Muslims come from the same body as extremists )- "they fit
hand and glove."
¶12. (U) There have been spates of anti-Muslim vandalism;
after the London bombings in July 2005 mosque walls were
spray-painted and windows were broken. Mosques were also
attacked this past July during the Israeli-Lebanese conflict
(see ref A).
¶13. (C) At a group dinner attended by ConOff and active
members of the Muslim community, Anjum Rahman, a former
Labour parliamentary candidate and head of the Islamic
Women's Council, said she was alienated at work after she
decided to wear Islamic headdress or "hijab". Some cited
incidents in which Muslims were passed over for jobs
ostensibly because of their faith.

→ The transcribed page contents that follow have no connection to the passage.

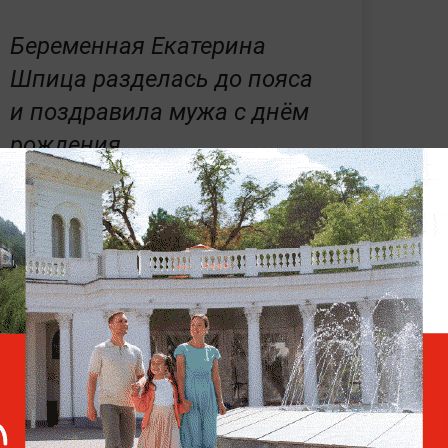
Беременная Екатерина
Шпица разделась до пояса
и поздравила мужа с днём
рождения
нии в семье актрисы Катерины Шпицы,
второго ребёнка.
Мальчик появился на свет
ара уже получила поздравления от
пица подчеркнула, что для семьи это
ях, шоу и киноиндустрии —
в разделе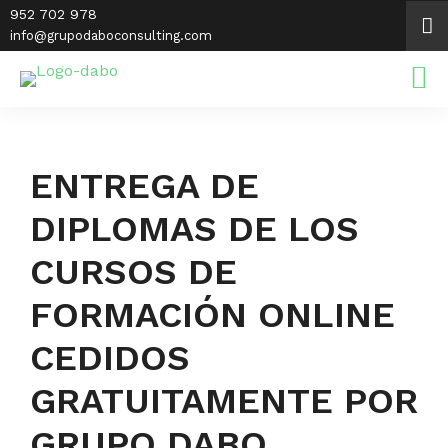
Saltar
952 702 978
al
info@grupodaboconsulting.com
contenido
ENTREGA DE
DIPLOMAS DE LOS
CURSOS DE
FORMACIÓN ONLINE
CEDIDOS
GRATUITAMENTE POR
GRUPO DABO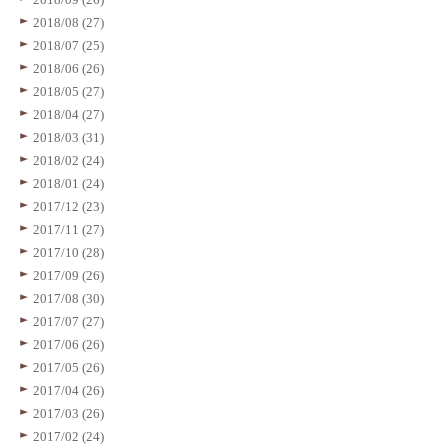
2018/08 (27)
2018/07 (25)
2018/06 (26)
2018/05 (27)
2018/04 (27)
2018/03 (31)
2018/02 (24)
2018/01 (24)
2017/12 (23)
2017/11 (27)
2017/10 (28)
2017/09 (26)
2017/08 (30)
2017/07 (27)
2017/06 (26)
2017/05 (26)
2017/04 (26)
2017/03 (26)
2017/02 (24)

And Ali Ikram -- a TV One
reporter and past participant in the Department's
international visitor program (see ref B) -- said possible
discrimination aside, many young and educated Muslim New
Zealanders are, like their non-Muslim compatriots, leaving
for Australia to find jobs. The group said this local brain
drain is depriving the community of its most promising
WELLINGTON 00000826 003 OF 003
members who could also help uninitiated Kiwi Muslims
integrate more easily into the broader society (see ref A).
¶14. (C) COMMENT: Reftel A showed that the first large wave
of Muslim immigrants from the 1960s through the 1980s had no
choice but to interact with their non-Muslim neighbors, and
was thus quickly initiated into traditional New Zealand life.
They were largely English-speaking, educated service
providers whose language abilities and job skills dovetailed
with Kiwi society. However, since the 1990s, immigrants with
limited language and educational backgrounds have come into
an already established Muslim community with mosques, Halal
meat butchers, and government services available in their
native language. If not carefully managed, this could lead
to the kind of insulation seen in some Muslim populations in
Europe that can potentially serve as a breeding ground for
homegrown extremists. While we don't see extremism taking
hold here yet, our GNZ counterparts and many Muslim leaders
recognize the ingredients are there. END COMMENT.